Unread post by kaid »

SereneTsunami wrote:The canon basis for the assertion that the Coalition has superior food production comes from page 67 of WB#13 Lonestar. My opinion is that this genetic technology applied to almost everypart of the Coalition's economy is the source of their ability to dominate North America, leading us back to the OP question about the invincibility of the CS.

I just got the HoH and it does indeed speak to the economic costs of mobilizing such a large amount of new soldiers. I do think the CS is invincible when it comes to outside threats. I think the only threat to the CS as it is now is the people losing faith in the Prosek regime. This loss of faith could come as a result of the overextension of their economy.



Prior to HOH the CS was pretty well supplied with food as lone star gave them access to a lot of genetically modified superfood crops animals.
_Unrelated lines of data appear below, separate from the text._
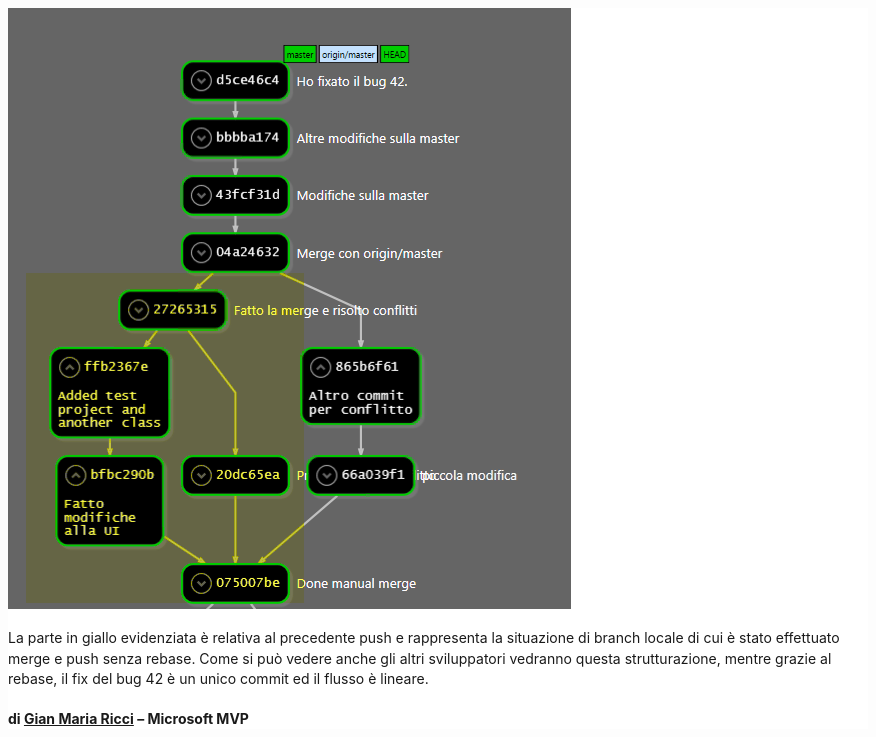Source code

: ![](./img/Gestione-Branch-in-Git-e-VS/image35.png)


La parte in giallo evidenziata è relativa al precedente push e
rappresenta la situazione di branch locale di cui è stato effettuato
merge e push senza rebase. Come si può vedere anche gli altri
sviluppatori vedranno questa strutturazione, mentre grazie al rebase, il
fix del bug 42 è un unico commit ed il flusso è lineare.

#### di [Gian Maria Ricci](http://mvp.microsoft.com/en-us/mvp/Gian%20Maria%20Ricci-4025635) – Microsoft MVP





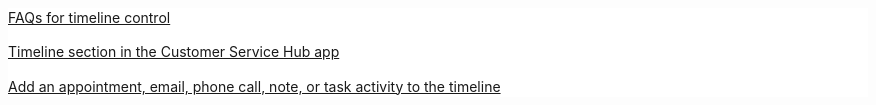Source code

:[FAQs for timeline control](faqs-timeline-control.md)

[Timeline section in the Customer Service Hub app](https://docs.microsoft.com/dynamics365/customer-service/customer-service-hub-user-guide-basics#timeline)

[Add an appointment, email, phone call, note, or task activity to the timeline](../../user/add-activities.md)
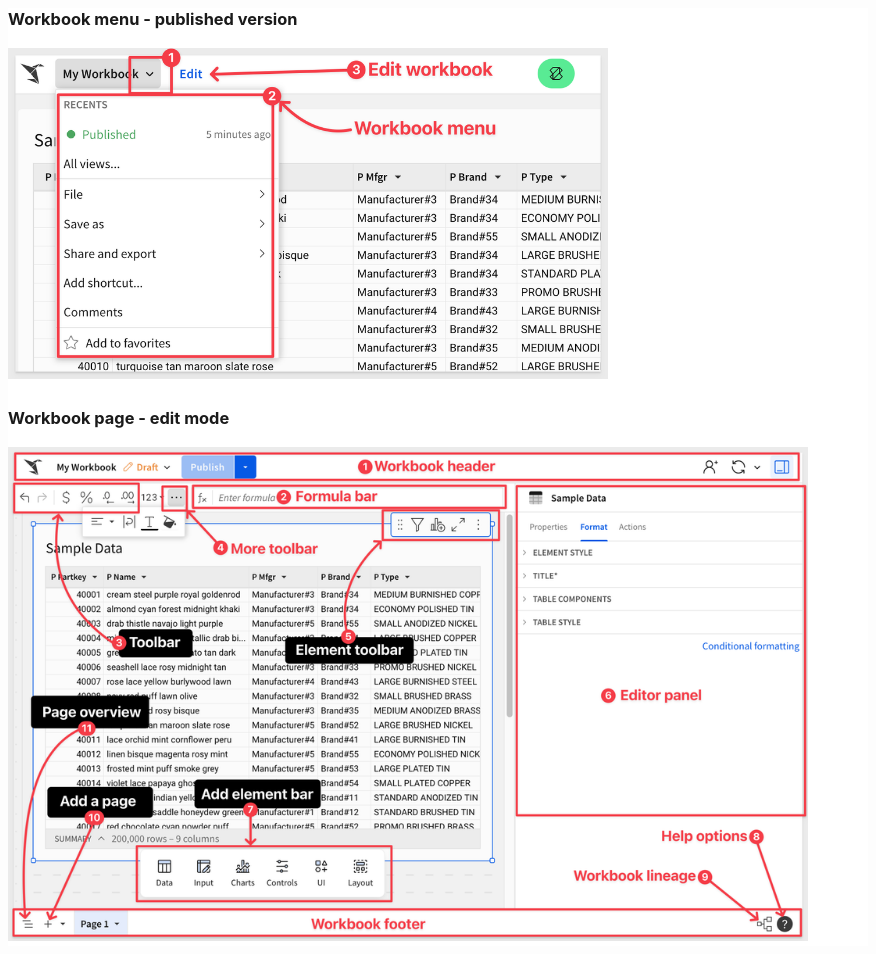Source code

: ### Workbook menu - published version
<img src="assets/dataaps_fun_0a.png" width="600"/>

### Workbook page - edit mode
<img src="assets/dataaps_fun_0b.png" width="800"/>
They talk about that in lone star but with HOH raising and supporting the huge influx of volunteers is straining their capacity but they are not letting that be known. It says that if lazlo or lemurians knew the CS was having issues with food they could easily supply them with enough.

Given how rapidly they increased their forces for the start of the minion war not to surprising there are some issues with food supplies/logistics. I am guessing their higher ups figure a lot of it is going to be a self correcting problem as many of the eager volunteers are going to meet their makers sooner rather than later once they start getting into contact with demonic/infernal forces.